La théorie proposée indique qu’au fur et à mesure du refroidissement au sortir du big bang, des « symétries » se sont brisées déclenchant une série de transitions qui ont produit un ensemble de lois effectives et un univers physique tel que nous le connaissons. Comme pour l’évolution biologique, de nombreuses propriétés de la physique trouveraient leur origine dans les détours accidentels de l’évolution primitive de l’univers, qui ont ensuite été figés.
Mais le vrai changement de paradigme que porte cette théorie est l’idée qu’il n’est pas pertinent d’analyser l’univers comme si nous en étions extérieurs (le point de vue de Dieu) et qu’il faut repartir d’un point de vue de l’intérieur (le point de vue du vermisseau). Stephen Hawking propose de reprendre la cosmologie en partant non pas de l’origine de l’univers mais de ce que nous observons ici et maintenant : « l’histoire de l’univers dépend de la question qu’on lui pose » ( Stephen hawking). L’univers actuel serait alors le résultat d’une multitude de tirages aléatoires liés à des confrontations à l’environnement ; ainsi notre univers tangible émerge d’un vaste horizon de possibles via un processus continuel de questionnements et d’observations et les observations d’aujourd’hui peuvent avoir un impact rétrospectif comme dans la variante de l’expérience des fentes d’Young imaginée par Wheeler, et réalisée en 1984 à l’université du Maryland.
L’auteur insiste cependant sur le fait que cette théorie n’est encore qu’une hypothèse et qu’il y a encore du travail à mener pour la valider de façon plus substantielle.
Il en montre cependant l’intérêt en lien les travaux sur les trous noirs, et la mobilisation de la théorie holographique. Les propositions théoriques de ces chapitres sont cependant assez ardues et très conceptuelles pour des gens qui ne sont pas des grands familiers de la physique quantique.
Le dernier chapitre s’interroge sur les fondements épistémologiques de notre façon de produire de la connaissance. Il fait référence aux travaux d’Anna Arendt qui considérait que l’idée centrale de la révolution scientifique moderne : l’objectivité du monde, était à la source d’une aliénation des hommes par rapport à la terre, qui a dérivé vers une aliénation par rapport au monde, à l’antithèse de l’humanisme, malgré ses succès indéniables.

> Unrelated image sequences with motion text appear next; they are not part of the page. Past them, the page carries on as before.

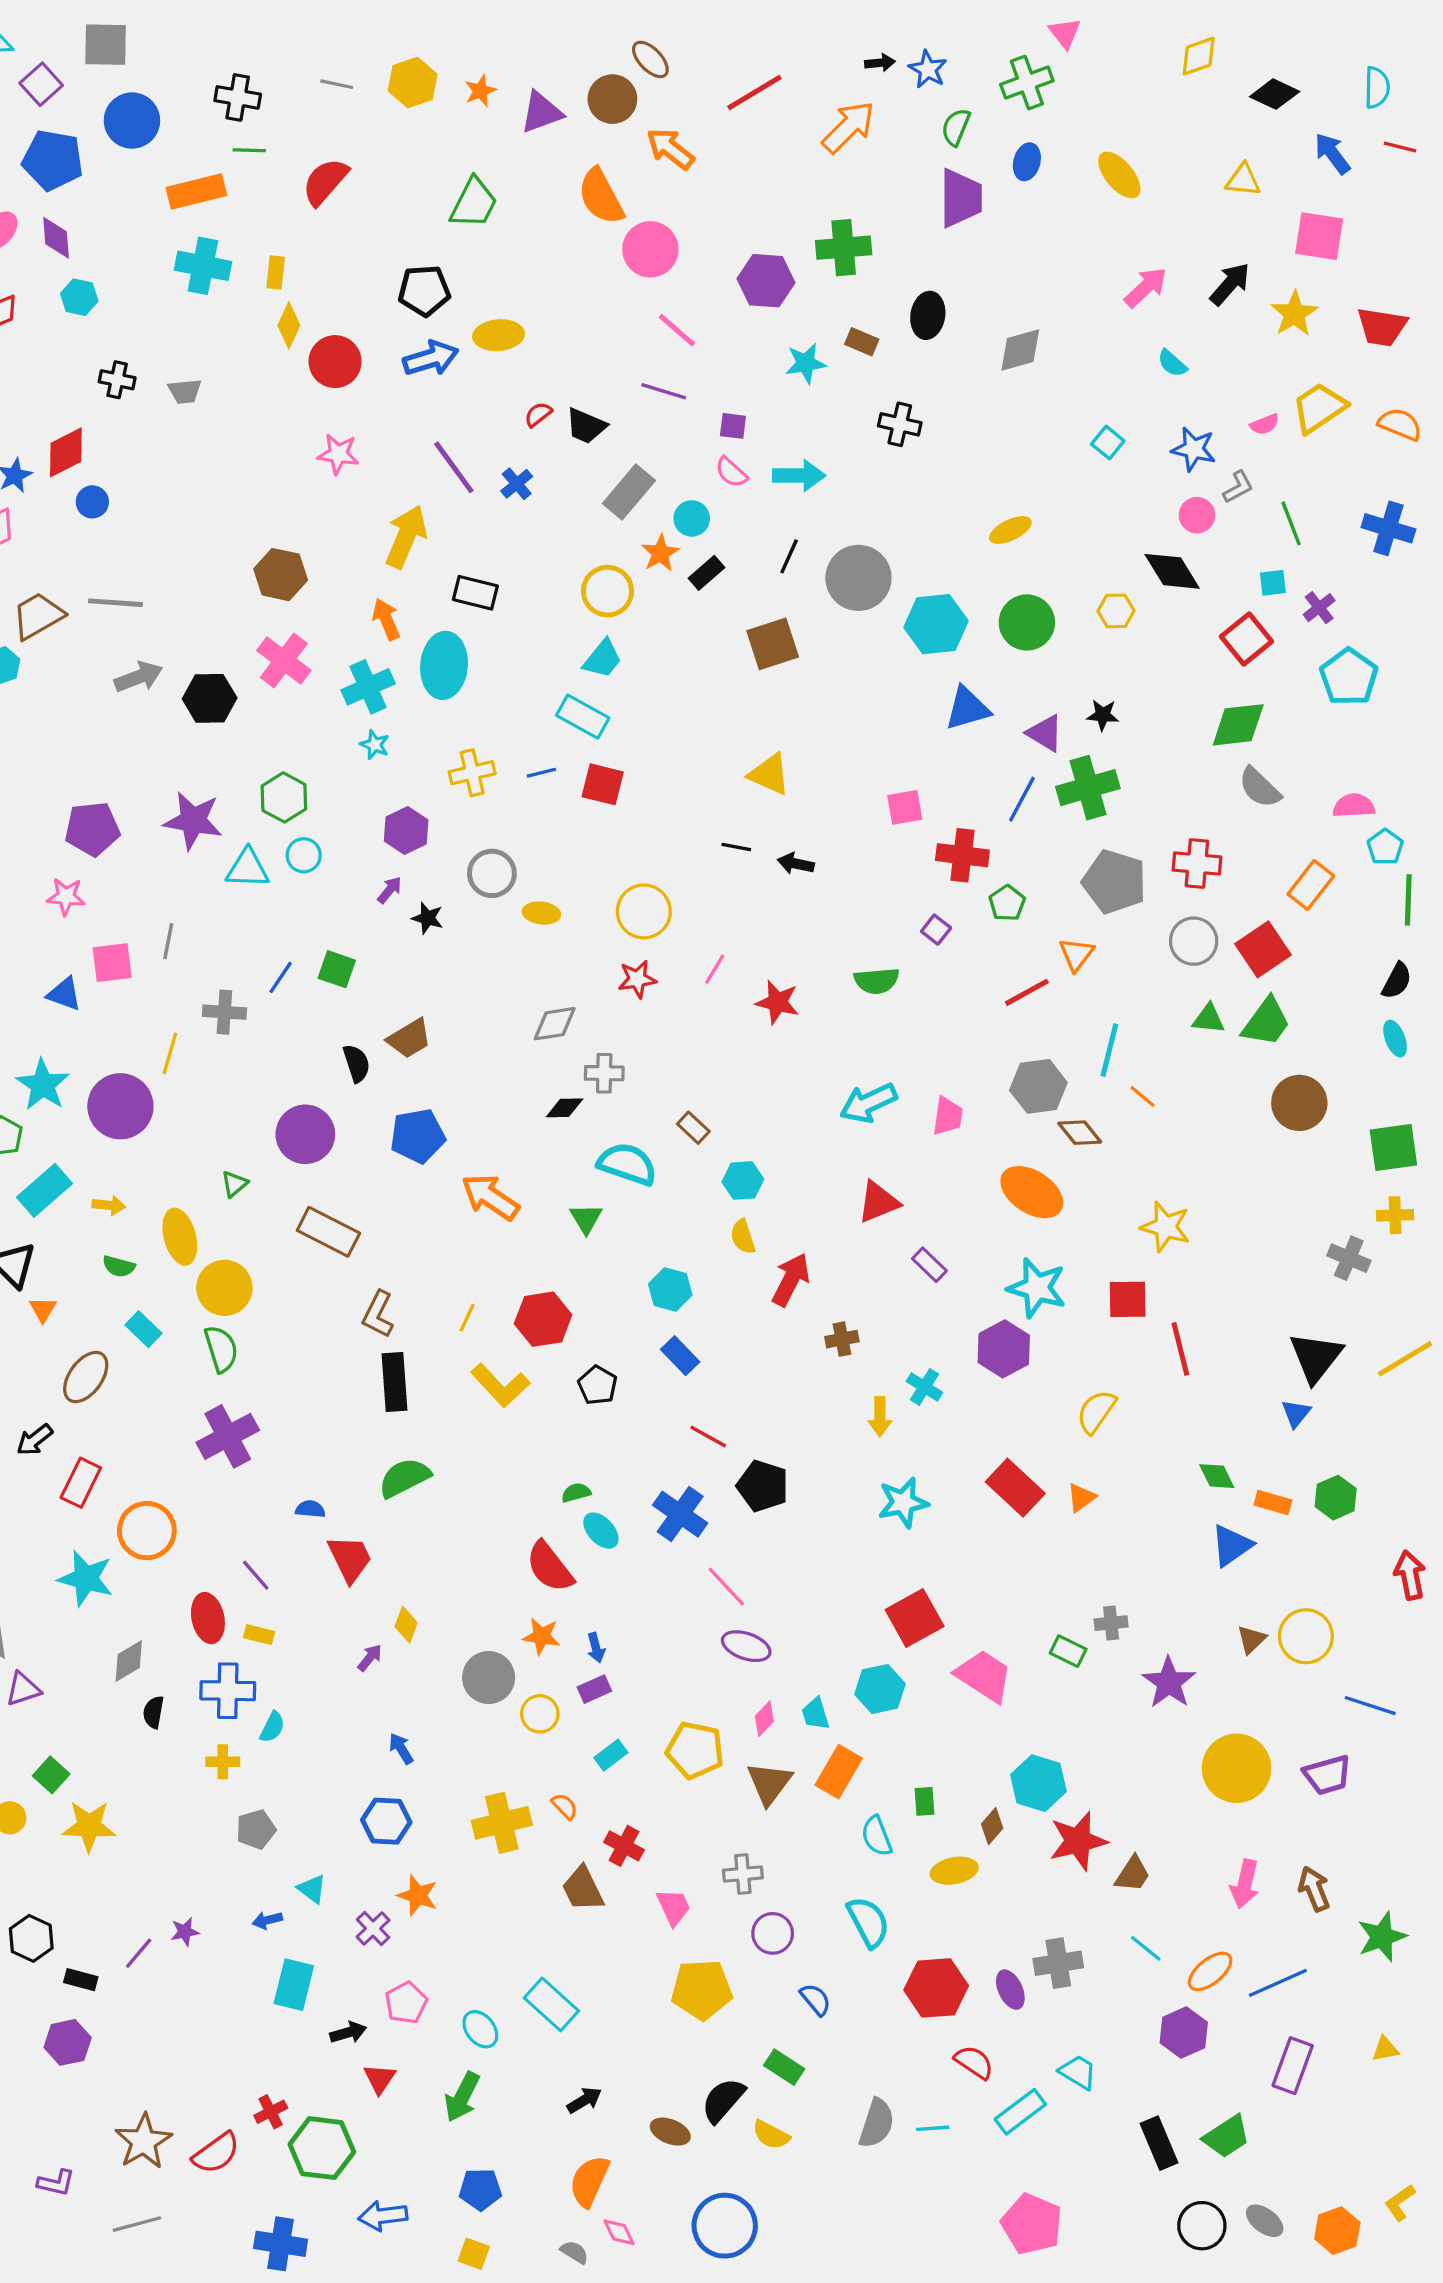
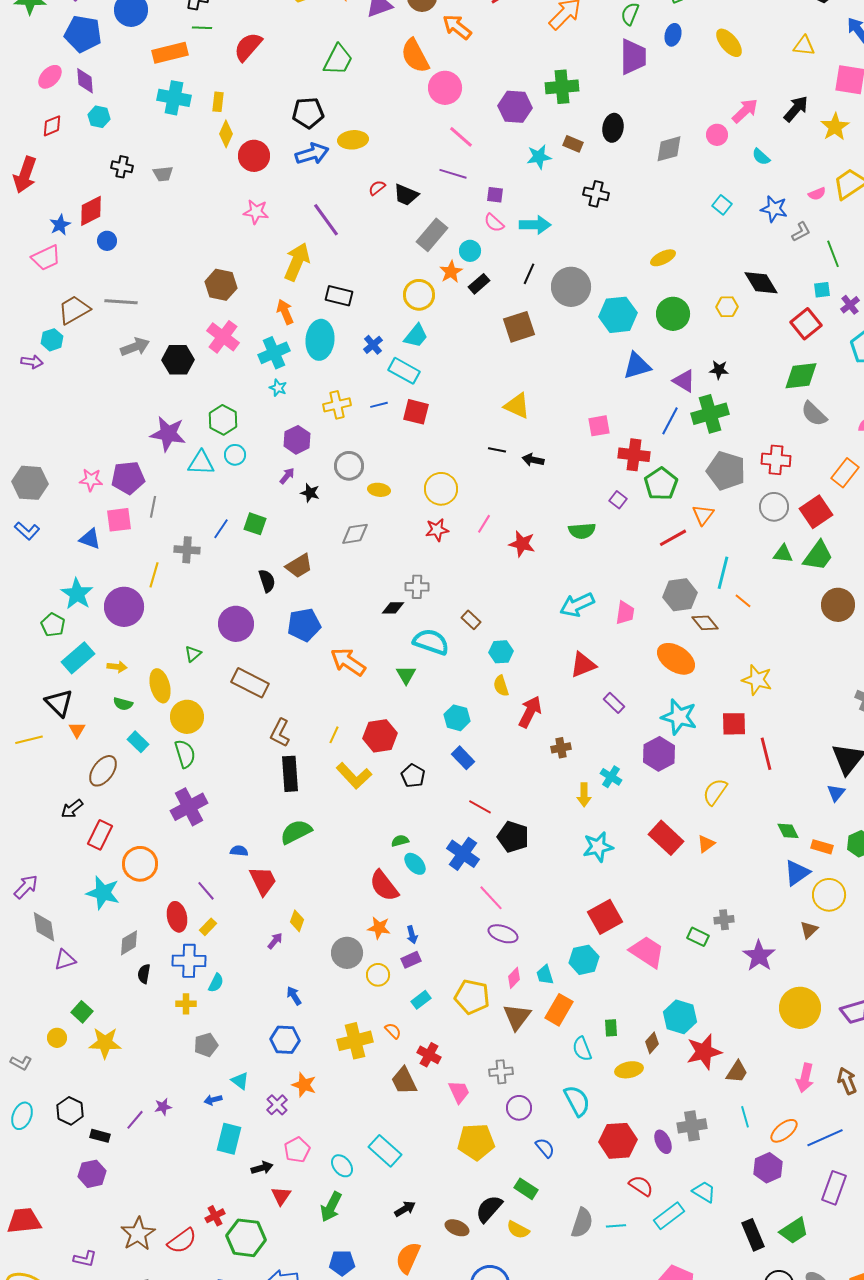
blue cross: (517, 484) -> (373, 345), moved
pink circle: (1197, 515) -> (717, 135), moved
purple pentagon: (92, 829) -> (128, 478), moved
green pentagon: (1007, 903) -> (661, 484), size x1.5
gray diamond: (555, 1024) -> (355, 534), moved
yellow rectangle: (259, 1635) -> (208, 927), turned -60
yellow circle: (1306, 1636) -> (829, 895), moved
cyan line: (1146, 1948) -> (745, 1117), turned 35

Anna Arendt considérait que si nous regardons le monde d’en haut et nos activités comme si nous en étions extérieurs alors nos actions allaient perdre leur sens profond et nous allions considérer la Terre comme un objet comme les autres.

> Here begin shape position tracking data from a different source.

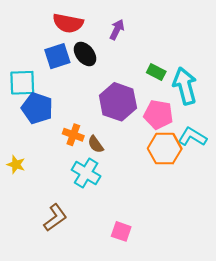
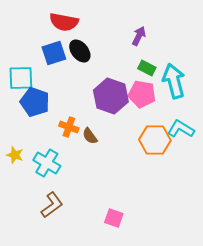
purple arrow: (117, 30) -> (139, 36), moved
pink pentagon: (158, 115) -> (142, 94), moved
cyan cross: (86, 173) -> (47, 163), moved

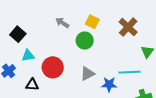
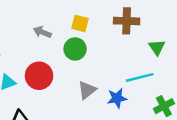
brown cross: (128, 27) -> (127, 21), turned -30
red circle: (53, 67) -> (39, 76), moved

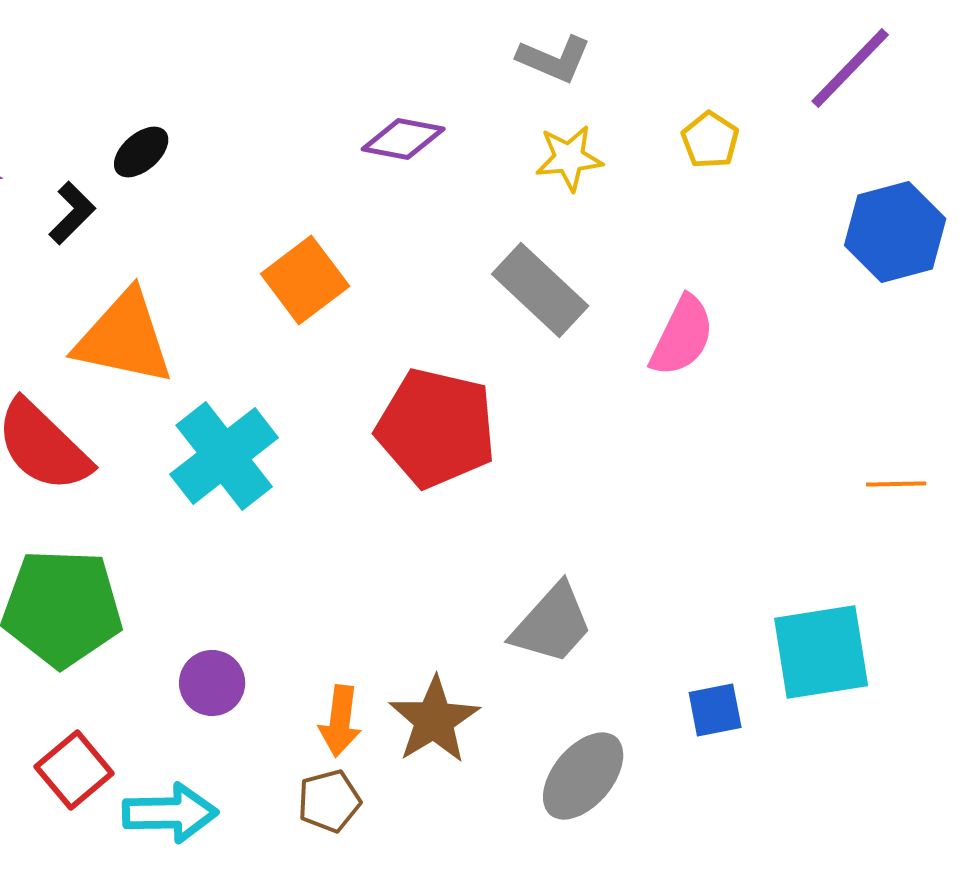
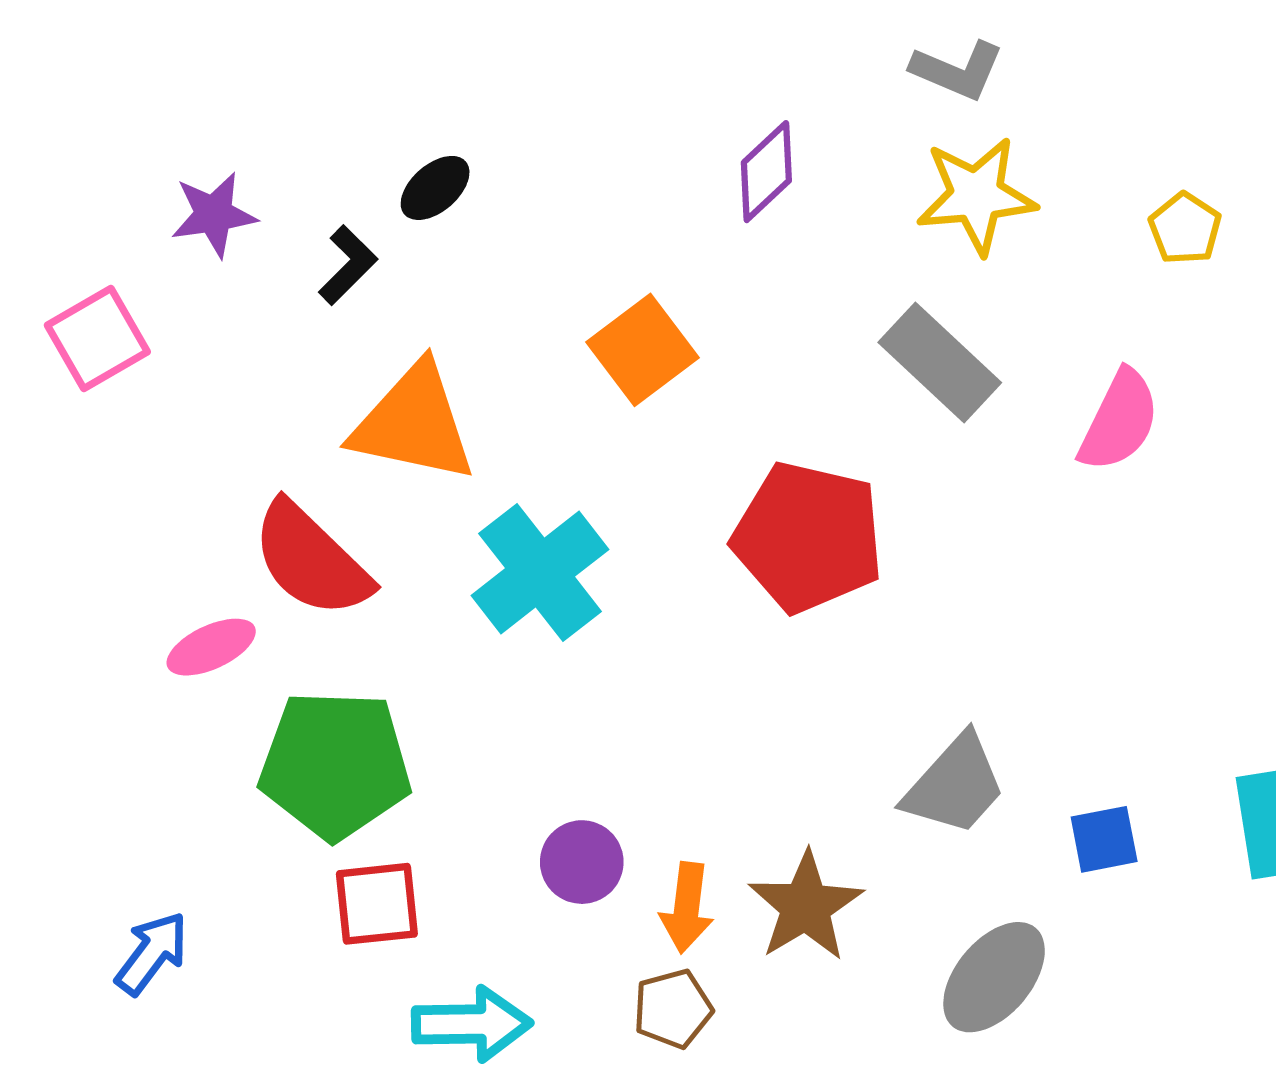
purple diamond: (403, 139) -> (766, 172), turned -54
yellow pentagon: (710, 140) -> (1185, 228), moved
yellow star: (569, 158) -> (976, 196), size x1.4
purple circle: (212, 683) -> (582, 862), moved
blue square: (715, 710) -> (1104, 839), moved
red square: (74, 770) -> (377, 904), moved, turned 34

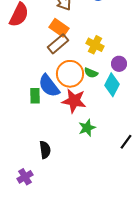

L’auteur souligne que cette théorie de la cosmologie quantique débouche sur une nouvelle philosophie de la physique qui rejette l’idée que l’univers est une machine gouvernée par des lois inconditionnelles dont l’existence est antérieure, pour le remplacer par l’idée que l’univers est une sorte d’entité auto-organisée, dans laquelle apparaissent toutes sortes de structures émergentes, les plus générales d’entre elles étant ce que nous appelons les lois de la physique. L’évolution cosmologique et biologique ne sont pas deux phénomènes distincts mais deux niveaux différents d’un même arbre de l’évolution, avec des niveaux de complexité plus ou moins fort.
Si toutes les lois scientifiques sont émergentes, l’auteur en conclu que la science pourrait alors se diversifier pour passer de l’étude de « ce qui est » à l’étude de « ce qui peut être » (IA, biotechnologie, … ).